There are also some situations where the pre-emption right cannot be used. These include donation, barter, transfer through inheritance, expropriation, and contracts for maintenance until death. In addition, the pre-emption right cannot be used in real estates subject to condominium, transfers between shareholders, sales between close relatives, and sales of real estates without title deeds. These exceptional situations are aimed at securing the status of the right holders in joint ownership relationships and preventing the abuse of the pre-emption right. For example, sales between relatives are based on the idea that family ties between the parties should prevent the use of the pre-emption right.

19. The Duties and Powers of the Courts in Pre-emption Cases

The competent court for lawsuits filed for the use of pre-emption right is the Civil Court of First Instance. The lawsuit must be filed in the Civil Court of First Instance where the real estate is located. This jurisdiction rule was determined with the idea that the court of the place where the real estate is located will have more authority over the case and that the situations related to the geographical location of the real estate will be evaluated in the best way. In a pre-emption right lawsuit, the shareholder who wants to use the pre-emption right requests the cancellation of the share sold to a third party and its registration in his/her own name. The plaintiff can exercise this right by accepting to pay the sales price in his/her lawsuit and making the payment. The court evaluates all aspects of the case and makes a decision.

20. Cases where more than one stakeholder exercises the right of pre-emption

If there is more than one stakeholder in a real estate, all stakeholders have the right to use the pre-emption right.
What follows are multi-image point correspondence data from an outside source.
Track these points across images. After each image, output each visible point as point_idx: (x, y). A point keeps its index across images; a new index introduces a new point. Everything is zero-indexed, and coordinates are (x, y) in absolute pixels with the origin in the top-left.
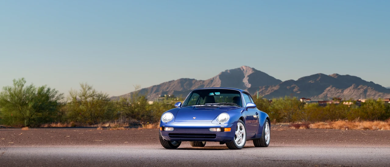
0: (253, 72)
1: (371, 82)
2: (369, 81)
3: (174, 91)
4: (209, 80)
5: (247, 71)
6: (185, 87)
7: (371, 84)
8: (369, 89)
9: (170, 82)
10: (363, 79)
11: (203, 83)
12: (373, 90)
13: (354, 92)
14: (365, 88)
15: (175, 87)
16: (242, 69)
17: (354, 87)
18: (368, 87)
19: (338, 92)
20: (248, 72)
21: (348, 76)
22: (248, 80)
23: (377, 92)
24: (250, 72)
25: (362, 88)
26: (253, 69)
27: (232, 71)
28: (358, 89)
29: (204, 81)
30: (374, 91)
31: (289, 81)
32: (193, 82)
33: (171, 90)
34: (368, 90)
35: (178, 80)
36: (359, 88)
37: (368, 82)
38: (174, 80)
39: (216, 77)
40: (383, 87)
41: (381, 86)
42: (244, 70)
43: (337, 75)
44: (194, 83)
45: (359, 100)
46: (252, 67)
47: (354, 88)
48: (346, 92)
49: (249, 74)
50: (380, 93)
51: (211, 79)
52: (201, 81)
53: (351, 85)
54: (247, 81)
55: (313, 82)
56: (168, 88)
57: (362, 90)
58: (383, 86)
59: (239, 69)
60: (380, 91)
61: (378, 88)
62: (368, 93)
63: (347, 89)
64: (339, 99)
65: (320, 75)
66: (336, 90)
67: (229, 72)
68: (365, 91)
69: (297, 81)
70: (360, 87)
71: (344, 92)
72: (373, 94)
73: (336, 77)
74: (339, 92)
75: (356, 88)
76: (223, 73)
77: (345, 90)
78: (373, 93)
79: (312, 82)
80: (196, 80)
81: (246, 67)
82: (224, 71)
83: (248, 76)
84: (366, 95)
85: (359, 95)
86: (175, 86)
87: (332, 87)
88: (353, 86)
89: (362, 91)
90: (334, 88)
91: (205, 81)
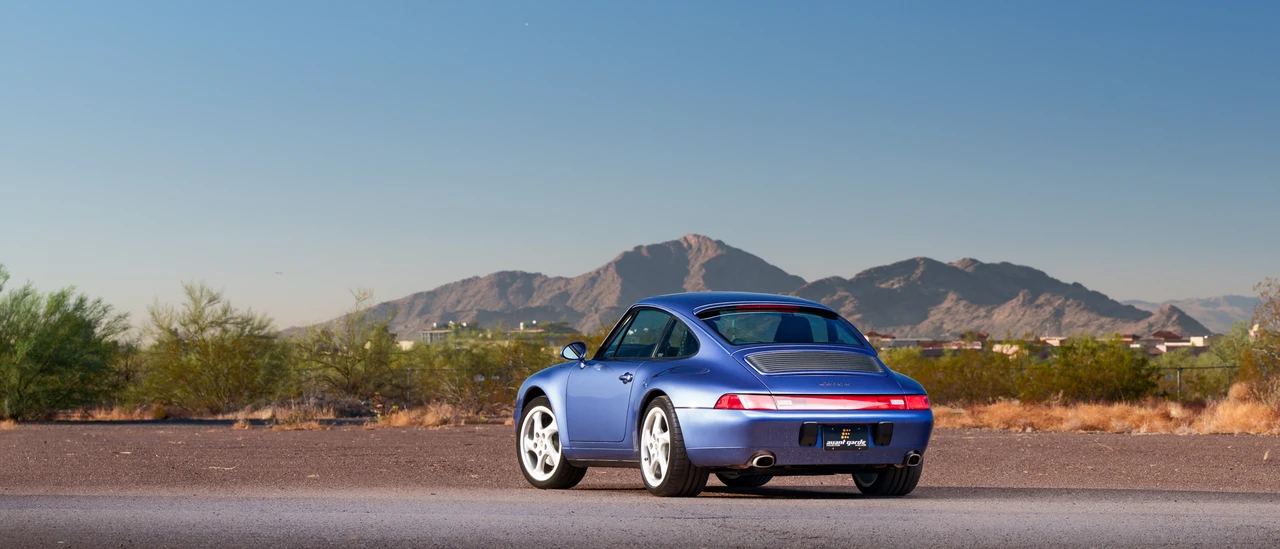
0: (719, 252)
1: (1077, 286)
2: (1071, 282)
3: (478, 310)
4: (584, 276)
5: (699, 250)
6: (511, 298)
7: (1076, 292)
8: (1068, 306)
9: (465, 282)
10: (1051, 274)
11: (565, 286)
12: (1083, 309)
13: (1023, 315)
14: (1056, 304)
15: (483, 297)
16: (685, 245)
17: (1024, 300)
18: (1067, 299)
19: (975, 314)
20: (703, 251)
21: (1006, 266)
22: (704, 277)
23: (1093, 316)
24: (711, 254)
25: (1049, 302)
26: (720, 244)
27: (652, 248)
28: (1038, 306)
29: (568, 281)
30: (1085, 313)
31: (827, 279)
32: (536, 283)
33: (468, 308)
34: (1067, 309)
35: (489, 277)
36: (1038, 302)
37: (1067, 285)
38: (477, 278)
39: (606, 269)
40: (1112, 301)
41: (1105, 297)
42: (690, 246)
43: (974, 261)
44: (540, 287)
45: (1042, 339)
46: (714, 238)
47: (1023, 305)
48: (1002, 317)
49: (707, 259)
50: (1103, 320)
51: (590, 273)
52: (560, 278)
53: (1017, 295)
54: (701, 281)
55: (902, 284)
56: (459, 302)
57: (1049, 309)
58: (1110, 298)
59: (677, 243)
60: (1102, 314)
61: (1097, 303)
62: (1066, 320)
63: (1002, 307)
64: (981, 338)
65: (922, 262)
66: (971, 310)
67: (644, 252)
68: (1059, 314)
69: (851, 282)
70: (1042, 299)
71: (995, 316)
72: (1080, 323)
73: (970, 270)
74: (978, 317)
75: (1029, 302)
76: (626, 255)
77: (997, 310)
78: (1084, 317)
79: (896, 286)
80: (546, 276)
81: (698, 236)
82: (630, 249)
83: (703, 265)
84: (1060, 324)
85: (1038, 325)
86: (481, 294)
87: (958, 300)
88: (1021, 297)
89: (1047, 313)
90: (963, 302)
91: (572, 279)
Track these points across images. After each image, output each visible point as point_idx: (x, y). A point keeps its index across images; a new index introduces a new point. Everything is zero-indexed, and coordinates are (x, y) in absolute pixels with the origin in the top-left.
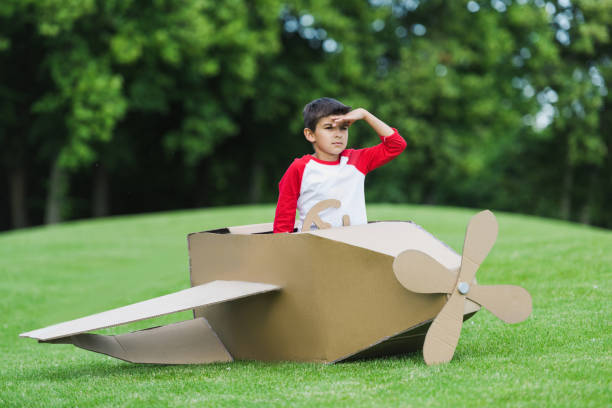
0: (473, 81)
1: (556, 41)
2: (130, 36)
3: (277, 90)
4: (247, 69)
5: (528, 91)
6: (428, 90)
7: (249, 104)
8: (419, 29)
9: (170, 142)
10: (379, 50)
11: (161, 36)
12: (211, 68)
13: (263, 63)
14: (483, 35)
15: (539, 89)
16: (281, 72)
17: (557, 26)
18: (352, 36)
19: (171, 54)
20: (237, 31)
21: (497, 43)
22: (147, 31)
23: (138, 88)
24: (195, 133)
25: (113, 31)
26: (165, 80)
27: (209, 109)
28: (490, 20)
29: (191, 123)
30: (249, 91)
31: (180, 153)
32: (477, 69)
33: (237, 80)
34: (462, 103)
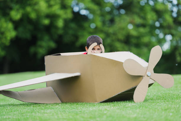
0: (142, 30)
1: (172, 16)
2: (18, 10)
3: (71, 32)
4: (60, 23)
5: (161, 36)
6: (124, 33)
7: (60, 37)
8: (123, 11)
9: (32, 50)
10: (108, 17)
11: (29, 9)
12: (46, 22)
13: (66, 22)
14: (145, 14)
15: (165, 34)
16: (73, 25)
17: (172, 11)
18: (98, 12)
19: (33, 16)
20: (56, 9)
21: (151, 16)
22: (24, 8)
23: (21, 29)
24: (41, 47)
25: (11, 9)
26: (30, 27)
27: (46, 38)
28: (148, 8)
29: (39, 43)
30: (60, 32)
31: (35, 54)
32: (144, 26)
33: (56, 28)
34: (138, 38)
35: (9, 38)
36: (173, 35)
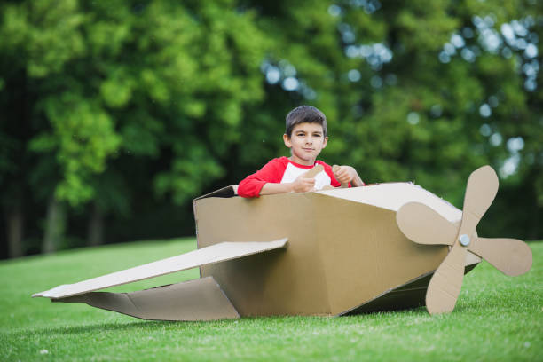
0: (443, 126)
1: (523, 88)
2: (121, 81)
3: (261, 135)
4: (232, 115)
5: (496, 140)
6: (397, 134)
7: (234, 148)
8: (393, 79)
9: (161, 183)
10: (354, 98)
11: (148, 76)
12: (196, 109)
13: (248, 110)
14: (453, 84)
15: (506, 138)
16: (265, 118)
17: (524, 76)
18: (328, 81)
19: (161, 94)
20: (220, 77)
21: (467, 91)
22: (135, 74)
23: (131, 131)
24: (184, 174)
25: (104, 77)
26: (156, 125)
27: (197, 151)
28: (460, 70)
29: (180, 165)
30: (234, 136)
31: (169, 194)
32: (448, 115)
33: (223, 125)
34: (433, 145)
35: (101, 154)
36: (526, 138)
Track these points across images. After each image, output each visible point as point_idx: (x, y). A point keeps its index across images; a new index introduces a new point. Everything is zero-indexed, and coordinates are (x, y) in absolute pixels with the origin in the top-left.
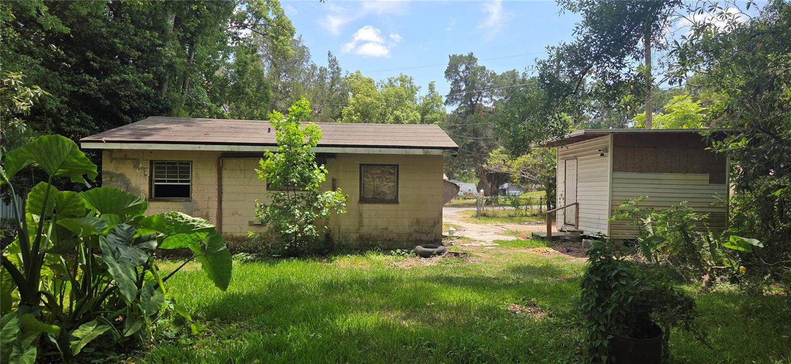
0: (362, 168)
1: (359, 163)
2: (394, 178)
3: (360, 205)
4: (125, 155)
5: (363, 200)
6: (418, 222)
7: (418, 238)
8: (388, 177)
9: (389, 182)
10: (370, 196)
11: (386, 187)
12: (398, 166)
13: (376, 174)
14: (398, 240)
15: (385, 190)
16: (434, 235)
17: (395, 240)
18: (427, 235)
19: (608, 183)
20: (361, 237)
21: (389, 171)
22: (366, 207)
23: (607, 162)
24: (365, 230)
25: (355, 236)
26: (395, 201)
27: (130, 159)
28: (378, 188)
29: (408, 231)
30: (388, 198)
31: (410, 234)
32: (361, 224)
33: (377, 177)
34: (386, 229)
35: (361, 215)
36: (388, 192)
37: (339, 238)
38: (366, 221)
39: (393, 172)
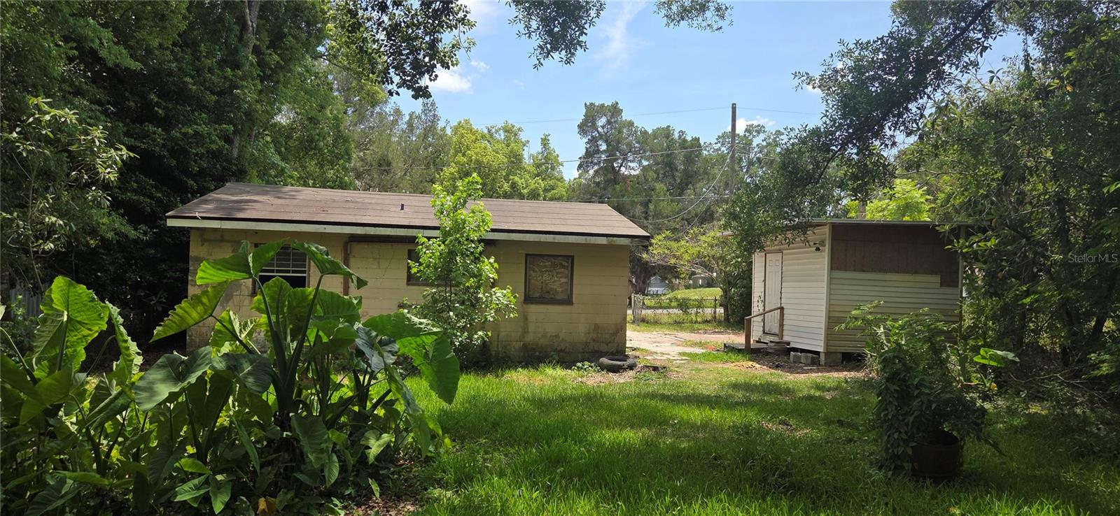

However, not every stakeholder is obliged to use this right; this is a completely optional right. In cases where more than one stakeholder uses the pre-emption right, the real estate shares can be shared equally. According to the Supreme Court precedents, even if the share ratios among the stakeholders using the pre-emption right are different, the principle is to benefit from the share subject to the pre-emption right equally. In this case, if some of the stakeholders do not want to use the pre-emption right, the other stakeholders who use their rights can take over the real estate share as the priority purchaser. This practice ensures that the real estate transfer between the stakeholders is carried out fairly.

The pre-emption right is an important protection mechanism regulated in the Turkish Civil Code and granted to co-owners. This right, which secures the property rights on the real estate, provides an effective solution for the shareholders to maintain their property relations and prevent the real estate from being transferred to foreign persons. However, in order for the pre-emption right to be applied, certain conditions must be met and the limitation periods must be taken into account. This right can only be used in the event of the sale of the share and loses its validity in other transfer methods.

The pre-emption right is subject to certain limitations and exceptions in order to prevent abuse. It is regulated under Turkish law that this right cannot be applied in special cases such as forced auction sales and sales between relatives. In addition, there are restrictions on the use of the pre-emption right in cases of long-term de facto division between stakeholders.

The pre-emption right is a very important protection tool for real estate owners and shareholders. This right, which is among the restrictions imposed on the right of ownership in the Turkish legal system, protects the shares of real estate shareholders on the real estate. However, the use of the pre-emption right is subject to certain conditions and there are various restrictions in order to prevent abuse of this right. While the pre-emption right can only be used in certain cases and in sales to third parties, it is not used in cases of relatives and forced auction sales. These comprehensive regulations serve the purpose of protecting the rights of real estate owners, while at the same time contributing to the establishment of a balance in cases where property rights need to be limited.